CCDP: Composition of Conditional Diffusion Policies with Guided Sampling
Amirreza Razmjoo, Sylvain Calinon, Michael Gienger, Fan Zhang
TL;DR
CCDP tackles failure recovery in imitation learning for robotics by conditioning diffusion-based policies on failure features and composing multiple diffusion experts via a product-of-experts framework to steer away from ineffective actions. The approach decomposes long-horizon failure management into modular subproblems and offline synthesizes a recovery dataset from successful demonstrations, enabling robust recovery without explicit environment models or labeled failure data. A low-level controller dynamically adjusts its sampling space through weighted contributions from state, history, and failure features, implemented with weights $w_s$, $w_h$, and $w_z^i$. Across door opening, button searching, object manipulation, packing, and bartending tasks, CCDP achieves higher success rates than standard DP and DP* baselines while preserving the implicit objectives encoded in demonstrations, underscoring practical implications for robust, data-efficient robotic control.
Abstract
Imitation Learning offers a promising approach to learn directly from data without requiring explicit models, simulations, or detailed task definitions.
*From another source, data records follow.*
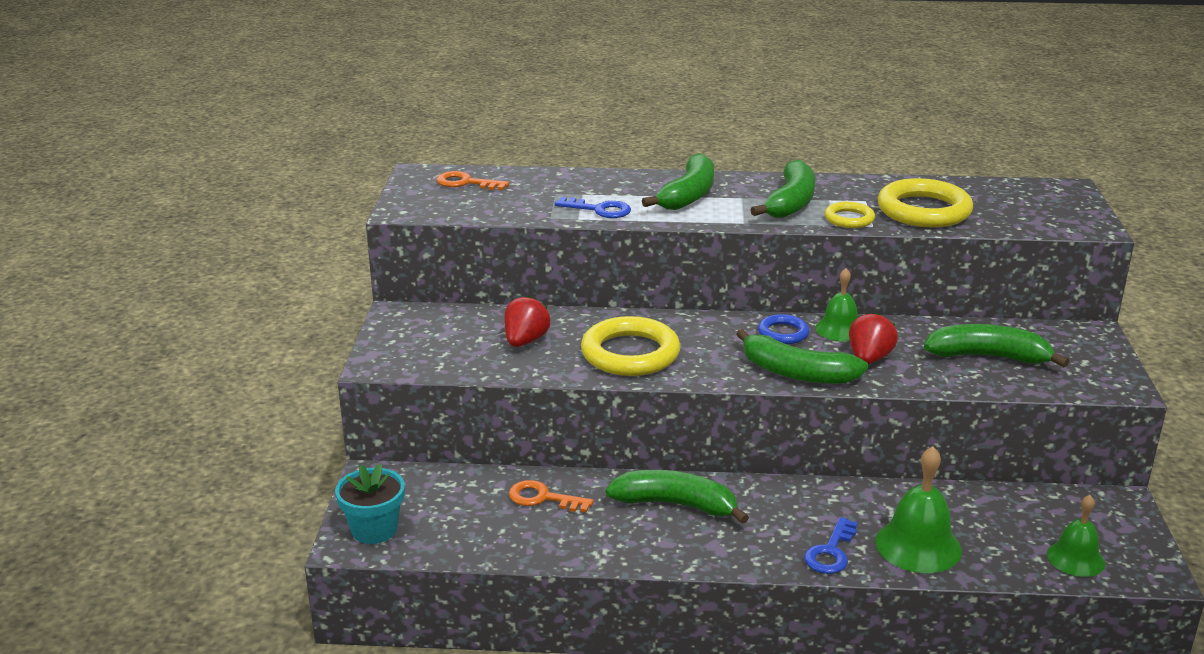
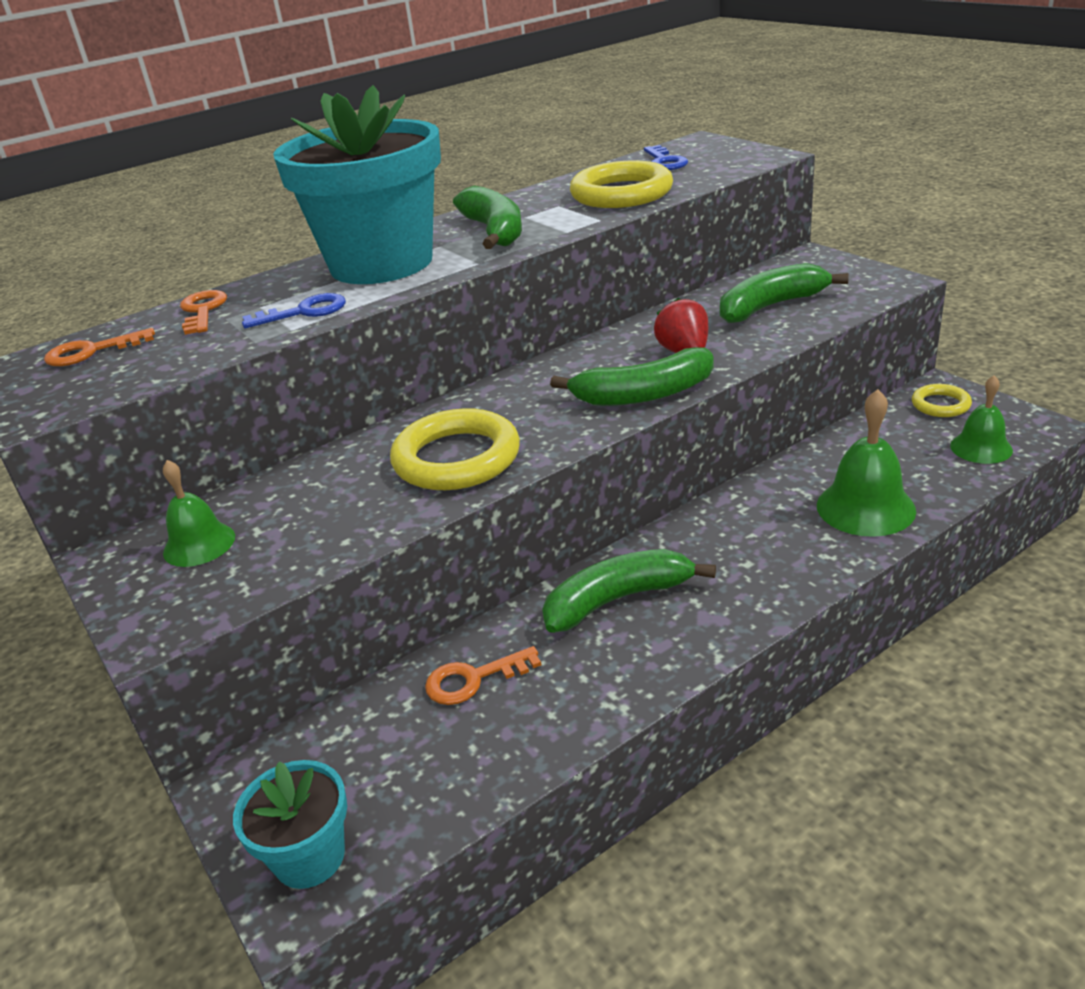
camera: 35 degrees left, 5 degrees up
red strawberry [504,296,550,347] -> none
green banana [642,153,714,210] -> turquoise flower pot [273,85,441,284]
blue ring [758,314,809,344] -> none
blue key [804,517,858,574] -> blue key moved to [644,145,688,170]
green bell [815,268,858,341] -> green bell moved to [163,460,235,567]
yellow ring [825,202,875,228] -> yellow ring moved to [912,384,972,417]
none -> orange key [180,290,227,335]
During inference, actions are sampled from the learned distribution and executed on the robot. However, sampled actions may fail for various reasons, and simply repeating the sampling step until a successful action is obtained can be inefficient. In this work, we propose an enhanced sampling strategy that refines the sampling distribution to avoid previously unsuccessful actions. We demonstrate that by solely utilizing data from successful demonstrations, our method can infer recovery actions without the need for additional exploratory behavior or a high-level controller. Furthermore, we leverage the concept of diffusion model decomposition to break down the primary problem, which may require long-horizon history to manage failures, into multiple smaller, more manageable sub-problems in learning, data collection, and inference, thereby enabling the system to adapt to variable failure counts. Our approach yields a low-level controller that dynamically adjusts its sampling space to improve efficiency when prior samples fall short. We validate our method across several tasks, including door opening with unknown directions, object manipulation, and button-searching scenarios, demonstrating that our approach outperforms traditional baselines.